What is the IPR institution threshold?
PTAB institutes an IPR trial only if the petition demonstrates a 'reasonable likelihood that the petitioner would prevail with respect to at least 1 of the claims challenged' (35 U.S.C. § 314(a)). This is a petition-stage threshold — it does not mean the claims are actually invalid, only that there is a reasonable likelihood of invalidity. PTAB has discretion to deny institution even if the threshold is met. The Supreme Court in Thryv v. Click-to-Call (2020) held that PTAB's decision whether to institute is final and non-appealable. Important discretionary denial doctrines: (1) Apple v. Fintiv (PTAB 2020) — PTAB may deny institution when parallel district court litigation is advanced and trial is near; (2) General Plastic factors — PTAB may deny a follow-on petition against the same patent on the same art if PTAB already considered and denied an earlier petition. After the NHK-Fintiv doctrines were established, institution rates declined; the USPTO issued guidance in 2022 partially limiting Fintiv considerations.
What happens during an IPR trial?
After institution, an IPR trial follows a structured schedule: (1) Institution decision: PTAB institutes on some or all challenged claims; the patent owner has 3 months to file a Patent Owner Response; (2) Patent Owner Response: the patent owner defends the claims with arguments and evidence; the patent owner may also submit expert testimony; (3) Petitioner Reply: the petitioner has 1 month to reply; (4) Oral argument: held at the USPTO; both sides argue the case before a three-judge panel for 30–60 minutes (no new evidence, just argument); (5) Final Written Decision: PTAB must issue its decision within 1 year of institution; the decision addresses each challenged claim's validity under the instituted grounds. PTAB can also allow the patent owner to move to amend claims during the trial — a rarely-successful but important option. The entire trial must conclude within 1 year of institution (12 months), extendable to 18 months for good cause. Note: claim construction at PTAB since November 2018 uses the Phillips standard (same as district court), not the broadest reasonable interpretation.
What are the IPR statistics on invalidity rates?

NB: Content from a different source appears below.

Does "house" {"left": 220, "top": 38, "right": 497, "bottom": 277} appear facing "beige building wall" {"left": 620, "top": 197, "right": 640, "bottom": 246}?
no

IPR has proven highly effective at invalidating patent claims. Key PTAB statistics (cumulative through recent years): Institution rate: approximately 60–65% of filed petitions are instituted; of those instituted, approximately 70–80% result in all challenged claims being canceled or some claims being canceled. Overall, roughly 40–50% of all challenged claims are ultimately canceled. Among the most commonly challenged patents are those asserted by non-practicing entities (NPEs or 'patent trolls') — software patents, business method patents, and broad functional claims are particularly vulnerable. Petitioners with strong prior art and well-drafted petitions with expert declarations have higher success rates. After the Unified Patents v. Realtime Data case, institutional petitioners (like Unified Patents, which files petitions on behalf of members in specific technology areas) have filed many petitions against NPE-asserted patents.